So I know I’d mentioned last week that one of the reasons I’ve decided to lose weight is for my health. Hooray for being healthy! That is exciting and awesome and half of the reason I’m choosing this new path.
This post is about the other half of the reason: my body image and (lack of) self-confidence. I’ve never been small; in fact, I’ve always been the overweight kid my entire life. I was always the tallest girl, up until the boys started hitting puberty, and I was naturally big. I say I get it from my Dad, being that we both seem to have the same body type: large frame, always weigh more than we look. I remember being younger and hating that I got stuck with my Dad’s frame vs. my Mom’s. Even though I was bigger than most girls, I was also extremely athletic. I played sports starting at a young age, all the way through high school where I was the captain of my basketball and tennis teams. Yeah, I played sports competitively and it seemed like no matter how hard I tried, the weight just didn’t want to go away. I was destined to be big, and I just kind of dealt with that.
Though I say I was bigger than most other girls, and I was, I could still look at myself in the mirror and like what I saw looking back at me. I didn’t LOVE what I saw, but I was okay with it. I had boyfriends, I was okay with being a little bigger, and going into college, I was probably in the best shape of my life due to my final tennis season and being generally active. Still bigger, but definitely healthy and in shape.
Then college hit. And I hated it. I didn’t have my sports to play any more. I was stuck living in a miserable “lounge” with 3 other girls, who I had zero in common with. Most of the people I met ended up being terrible to me. Shit had hit the fan financially back at home for my Dad, and it was too much for me to handle. It sucked. Between falling into what I now look back on and realize was definitely depression and suddenly being on my own and eating whatever the hell I wanted… I gained more than just the freshman 15.
Though I had Matt to lean on, he was a senior in college at the time and did his best to support me through what I’d say was probably the most difficult year of my life.

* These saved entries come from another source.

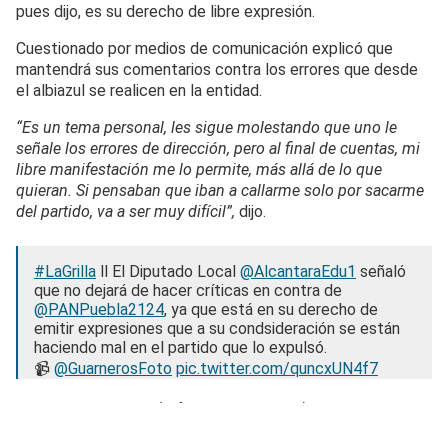
pues dijo, es su derecho de libre expresión.
Cuestionado por medios de comunicación explicó que
mantendrá sus comentarios contra los errores que desde
el albiazul se realicen en la entidad.
“Es un tema personal, les sigue molestando que uno le
señale los errores de dirección, pero al final de cuentas, mi
libre manifestación me lo permite, más allá de lo que
quieran. Si pensaban que iban a callarme solo por sacarme
del partido, va a ser muy difícil”,
dijo.
#LaGrilla
ll El Diputado Local
@AlcantaraEdu1
señaló
que no dejará de hacer críticas en contra de
@PANPuebla2124
, ya que está en su derecho de
emitir expresiones que a su condsideración se están
haciendo mal en el partido que lo expulsó.
📹
@GuarnerosFoto
pic.twitter.com/quncxUN4f7
— Forma y Poder (@formaypoder2024)
March 15,
2024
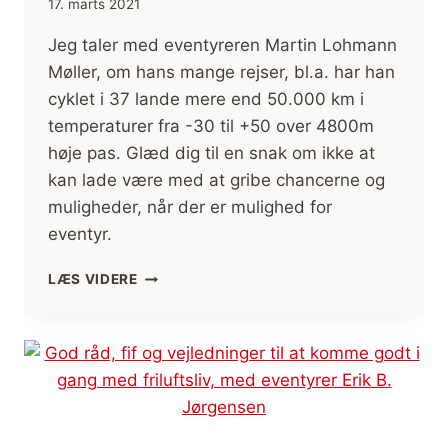
17. marts 2021
Jeg taler med eventyreren Martin Lohmann
Møller, om hans mange rejser, bl.a. har han
cyklet i 37 lande mere end 50.000 km i
temperaturer fra -30 til +50 over 4800m
høje pas. Glæd dig til en snak om ikke at
kan lade være med at gribe chancerne og
muligheder, når der er mulighed for
eventyr.
[PODCASTS]
LÆS VIDERE
MØD
EVENTYREREN
MARTIN
LOHMANN
MØLLER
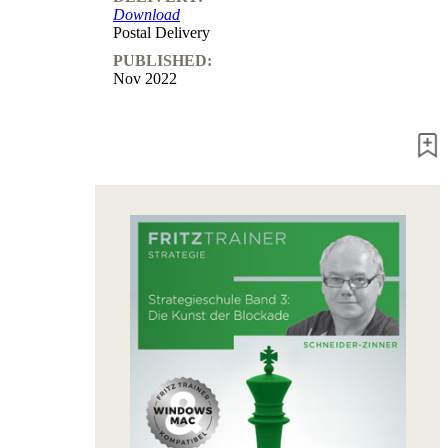
Download
packages
Postal Delivery
Training
PUBLISHED:
Opening
Nov 2022
Middlegame
Endgame
Master
Class
World
Champion
Chess
Fritz&Chesster
60
Minutes
FritzTrainer
Starting
out
Beginner
products
ChessBase
Magazine
Magazine
Extra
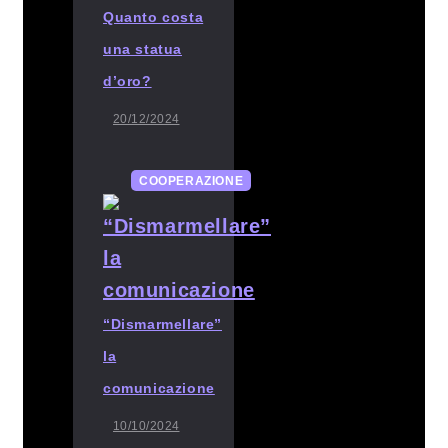
Quanto costa
una statua
d’oro?
20/12/2024
COOPERAZIONE
“Dismarmellare”
la
comunicazione
10/10/2024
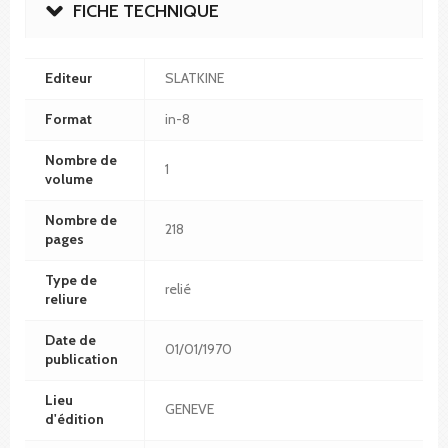
FICHE TECHNIQUE
Editeur
SLATKINE
Format
in-8
Nombre de
1
volume
Nombre de
218
pages
Type de
relié
reliure
Date de
01/01/1970
publication
Lieu
GENEVE
d'édition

I started to look in the mirror and really dislike what I saw. I hated the way my arms looked, the way my stomach grew, my terrible thighs… Yet I couldn’t love myself enough to stop eating that crappy food around me.
But that was just it; that was my coping mechanism. To eat and stuff my emotions and try to keep a smile on the outside. So basically I was falling into a trap of hating how I looked but not doing anything to change that because my emotions and self-esteem about my looks were so low, I continued to stuff it down even lower with food.
Fast forward to now. I basically gave up on myself. I let myself eat whatever I wanted, because hey, I had my boyfriend, fiance, and now husband who would love me no matter what. I also got such comfort out of eating these foods to help with negative emotions. Long day at work? Let’s eat a burger and fries, I’m too tired to cook. Upset over things going wrong back at home? Oh let’s stuff those emotions back down with a half of a large pizza. And so the weight continued to pile on… and my hatred for how my body looks only got worse.
The other night, as I was getting ready to take a shower, I looked at myself for a few minutes in the mirror and got so angry. I got so angry that I let myself get to this point. That I let myself go this far. That I didn’t love myself enough to say, “Hey Danielle, you ARE worth it, you are worth feeling good about how you look.”
It’s weird because I do love myself; I love that I’m compassionate, that I’m funny, that I’m pretty well-rounded and friendly. In fact, I’d say I’m pretty darn awesome when you get to know me. But my body has fallen second to my personality time and time again. Until now.
I want to look in the mirror and smile. I want to feel beautiful. I don’t want to feel like I need Matt to tell me 8 times that he thinks I’m beautiful. While I’m glad he thinks that, I want to feel that emotion myself. It’ll give a boost to my self-confidence, which is pretty lacking due to my crappy body image. I mean really, the only time I’ve really felt beautiful and smiled at myself in the mirror in the past few years was at our wedding.
So I promised myself that along with getting healthier, I’m doing this because I want to feel good about 100% of myself. I’m not doing this for Matt and I’m not doing this for any other person. I’m doing this for myself. Because I’ve finally realized that I deserve it. I deserve to feel good about myself and who I am as a whole, not just certain aspects of what makes me, me.
I want to give myself the opportunity to better my chances of having kids. I want to chase my kids around and teach them how to play tennis or basketball. I want to live to be old with Matt. And I also want to feel beautiful not just on the inside.
When I remember that, I smile because I know I’m on the road to getting healthy and being happy with myself, both inside and out.